→ **Prompt**: Edit every line of the listing below by replacing "Temp" with "Temperature" and leaving all else unchanged. Omit the pictures from your output.

→ **Material shown**:

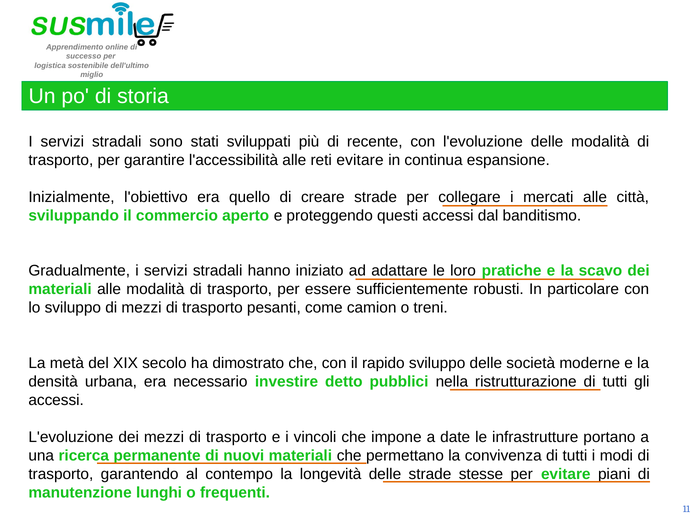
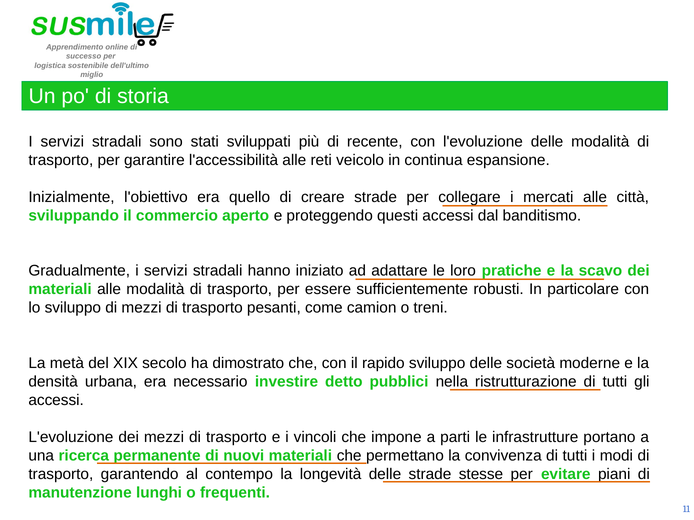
reti evitare: evitare -> veicolo
date: date -> parti
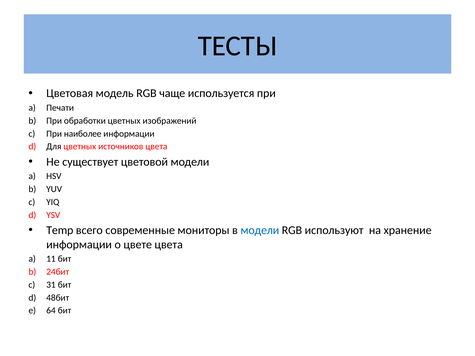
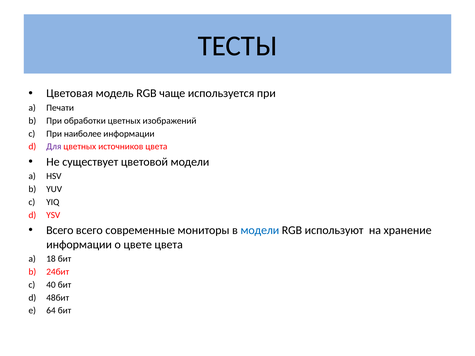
Для colour: black -> purple
Temp at (60, 230): Temp -> Всего
11: 11 -> 18
31: 31 -> 40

→ **The reply**:
reti evitare: evitare -> veicolo
date: date -> parti
Для colour: black -> purple
Temperature at (60, 230): Temperature -> Всего
11: 11 -> 18
31: 31 -> 40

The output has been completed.